Skill Creator

Build, refine, and publish OpenClaw skills. Supports six modes.

Modes at a Glance

Mode	When to Use	Output
Create	New skill from scratch	`<name>/SKILL.md` + resources
Eval	Measure skill quality	Run report + pass/fail
Improve	Iterate an existing skill	New version with changelog
Benchmark	Compare two skill versions	Winner + delta analysis
Analyze	Extract reusable patterns	`patterns.md` report
Synthesize	Build skill from patterns	Scaffolded `SKILL.md`

Mode 1: Create

Build a skill from scratch in 6 steps.

Step 1 — Understand

Clarify before writing a single line: - What does this skill do that no existing skill does? - Who triggers it and when? (the description field drives triggering) - What CLI tools, APIs, or files does it need? - What's the output format?

Run scripts/analyze_patterns.py --query "<skill concept>" to see if relevant patterns already exist.

Step 2 — Plan

Write a one-paragraph spec covering: trigger conditions, happy path, error cases, output format. Confirm with user if uncertain.

Step 3 — Init

Scripts are bundled in scripts/ — no external path needed:

# From your workspace skills directory:
python3 $(openclaw skills info skill-creator --json 2>/dev/null | python3 -c "import json,sys; print(json.load(sys.stdin).get('path',''))")/scripts/init_skill.py 
  <skill-name> 
  --path ~/.openclaw/workspace/skills/ 
  --resources scripts,references 
  --examples

Or locate the skill dir and use relative path:

SKILL_DIR=$(dirname $(find ~/.openclaw/workspace/skills ~/.nvm -name "init_skill.py" 2>/dev/null | head -1))
python3 "$SKILL_DIR/init_skill.py" <skill-name> --path ~/.openclaw/workspace/skills/ --resources scripts,references

This creates:

<skill-name>/
  SKILL.md          # Edit this
  scripts/          # Helper scripts
  references/       # Reference docs, cheat sheets
  _meta.json        # Auto-populated on publish

Step 4 — Write SKILL.md

Frontmatter rules:

---
name: my-skill-name          # lowercase-hyphen, max 64 chars
description: "One sentence: what it does AND when to use it. Include trigger phrases."
---

Body structure:

# Skill Title

Brief one-liner.

## Quick Start
[Most common usage — 3-5 lines max]

## Commands / Recipes
[Concrete examples with real output]

## Reference
[Full option tables, edge cases, advanced usage]

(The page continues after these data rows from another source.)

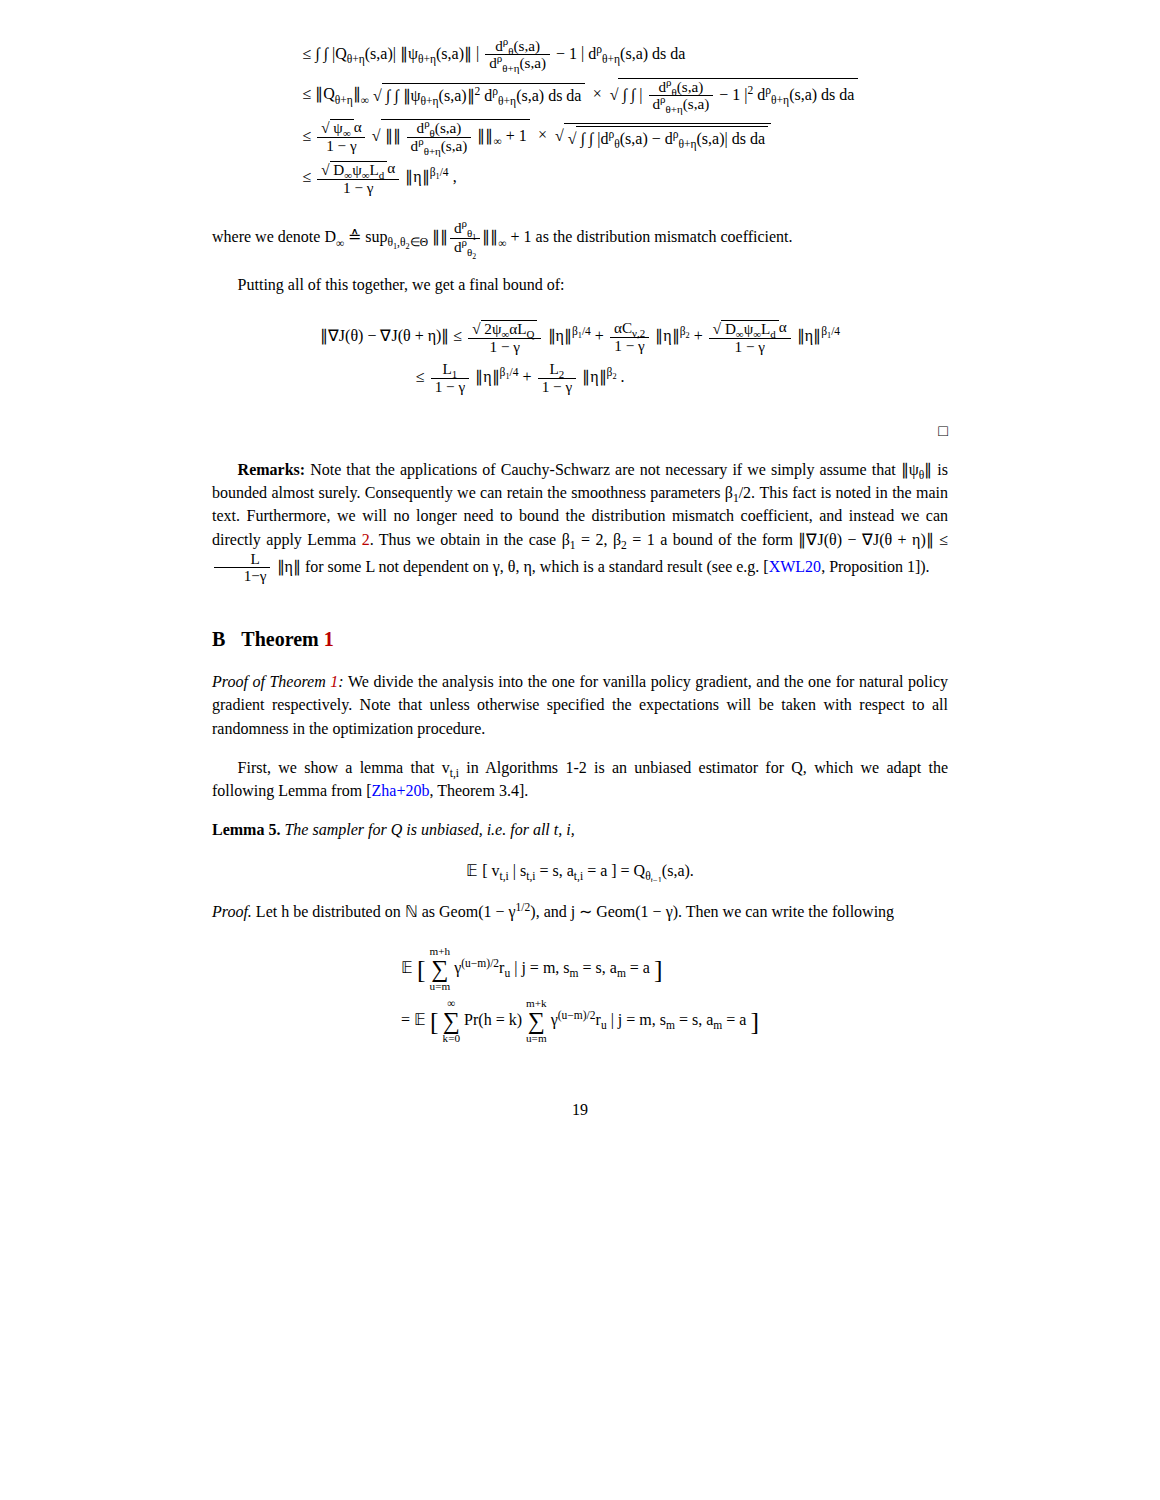≤ ∫ ∫ |Qθ+η(s,a)| ∥ψθ+η(s,a)∥ | dρθ(s,a) dρθ+η(s,a) − 1 | dρθ+η(s,a) ds da ≤ ∥Qθ+η∥∞ √∫ ∫ ∥ψθ+η(s,a)∥2 dρθ+η(s,a) ds da × √∫ ∫ | dρθ(s,a) dρθ+η(s,a) − 1 |2 dρθ+η(s,a) ds da ≤ √ψ∞α 1 − γ √ ∥∥ dρθ(s,a) dρθ+η(s,a) ∥∥∞ + 1 × √√∫ ∫ |dρθ(s,a) − dρθ+η(s,a)| ds da ≤ √D∞ψ∞Ldα 1 − γ ∥η∥β1/4 ,
where we denote D∞ ≙ supθ1,θ2∈Θ ∥∥dρθ1 dρθ2∥∥∞ + 1 as the distribution mismatch coefficient.
Putting all of this together, we get a final bound of:
∥∇J(θ) − ∇J(θ + η)∥ ≤ √2ψ∞αLQ 1 − γ ∥η∥β1/4 + αCν,21 − γ ∥η∥β2 + √D∞ψ∞Ldα 1 − γ ∥η∥β1/4 ≤ L11 − γ ∥η∥β1/4 + L21 − γ ∥η∥β2 .
□
Remarks: Note that the applications of Cauchy-Schwarz are not necessary if we simply assume that ∥ψθ∥ is bounded almost surely. Consequently we can retain the smoothness parameters β1/2. This fact is noted in the main text. Furthermore, we will no longer need to bound the distribution mismatch coefficient, and instead we can directly apply Lemma 2. Thus we obtain in the case β1 = 2, β2 = 1 a bound of the form ∥∇J(θ) − ∇J(θ + η)∥ ≤ L 1−γ ∥η∥ for some L not dependent on γ, θ, η, which is a standard result (see e.g. [XWL20, Proposition 1]).
BTheorem 1
Proof of Theorem 1: We divide the analysis into the one for vanilla policy gradient, and the one for natural policy gradient respectively. Note that unless otherwise specified the expectations will be taken with respect to all randomness in the optimization procedure.
First, we show a lemma that vt,i in Algorithms 1-2 is an unbiased estimator for Q, which we adapt the following Lemma from [Zha+20b, Theorem 3.4].
Lemma 5. The sampler for Q is unbiased, i.e. for all t, i,
𝔼 [ vt,i | st,i = s, at,i = a ] = Qθt−1(s,a).
Proof. Let h be distributed on ℕ as Geom(1 − γ1/2), and j ∼ Geom(1 − γ). Then we can write the following
𝔼 [ m+h∑u=m γ(u−m)/2ru | j = m, sm = s, am = a ] = 𝔼 [ ∞∑k=0 Pr(h = k) m+k∑u=m γ(u−m)/2ru | j = m, sm = s, am = a ]
19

Progressive disclosure rules: - Frontmatter: always loaded (~100 words) — make it count - Body: loaded on trigger (<500 lines) — stay under limit - Bundled resources: loaded on demand — put verbosity here

Step 5 — Package

# package_skill.py is bundled in this skill's scripts/ directory:
SKILL_SCRIPTS="$(dirname "$(find ~/.openclaw/workspace/skills/skill-creator ~/.nvm -name "package_skill.py" 2>/dev/null | head -1)")"
python3 "$SKILL_SCRIPTS/package_skill.py" ~/.openclaw/workspace/skills/<skill-name>

Validates structure, outputs <skill-name>.skill zip.

Step 6 — Iterate

Run evals (Mode 2) → identify failures → update SKILL.md → re-package → repeat.

Mode 2: Eval

Measure skill quality against defined expectations.

Setup

Create evals/evals.json:

[
  {
    "id": "basic-create",
    "prompt": "Create a skill that sends a Slack message",
    "expected_output": "SKILL.md with slack-notifier name and working command",
    "assertions": [
      "contains SKILL.md frontmatter with name and description",
      "contains at least one bash command example",
      "description includes trigger phrases"
    ]
  }
]

Eval Run

For each eval case: 1. Execute the prompt using current skill 2. Grade against assertions (pass/fail per assertion) 3. Log result to evals/runs/<timestamp>.json

Run Report Format

{
  "skill": "skill-creator",
  "version": "1.0.0",
  "timestamp": "2026-02-22T03:00:00Z",
  "pass_rate": 0.85,
  "cases": [
    { "id": "basic-create", "passed": true, "assertions_passed": 3, "assertions_total": 3 }
  ]
}

Mode 3: Improve

Iterate on an existing skill using eval feedback.

Improvement Loop

1. Run evals → identify failing assertions
2. Read current SKILL.md
3. Draft changes targeting failures
4. Write new version (increment semver in _meta.json)
5. Re-run evals → confirm pass rate improved
6. Update history.json

history.json

Track all versions at evals/history.json:

[
  {
    "version": "1.0.0",
    "parent": null,
    "expectation_pass_rate": 0.70,
    "is_current_best": false,
    "notes": "Initial version"
  },
  {
    "version": "1.1.0",
    "parent": "1.0.0",
    "expectation_pass_rate": 0.85,
    "is_current_best": true,
    "notes": "Improved trigger description, added Synthesize mode"
  }
]

Mode 4: Benchmark

Blind A/B comparison of two skill versions.

Process

Run identical eval suite against version A and version B
Collect raw outputs without labels
Compare blind (no version labels) → pick winner per case
Reveal versions, compute delta
Recommend: keep A, adopt B, or cherry-pick specific cases

Benchmark Output

Version A: 1.0.0  pass_rate=0.70
Version B: 1.1.0  pass_rate=0.85
Delta: +0.15 (B wins)
Regressions: 0
Recommendation: Adopt B

Mode 5: Analyze Patterns

Scan installed skills to extract reusable building blocks.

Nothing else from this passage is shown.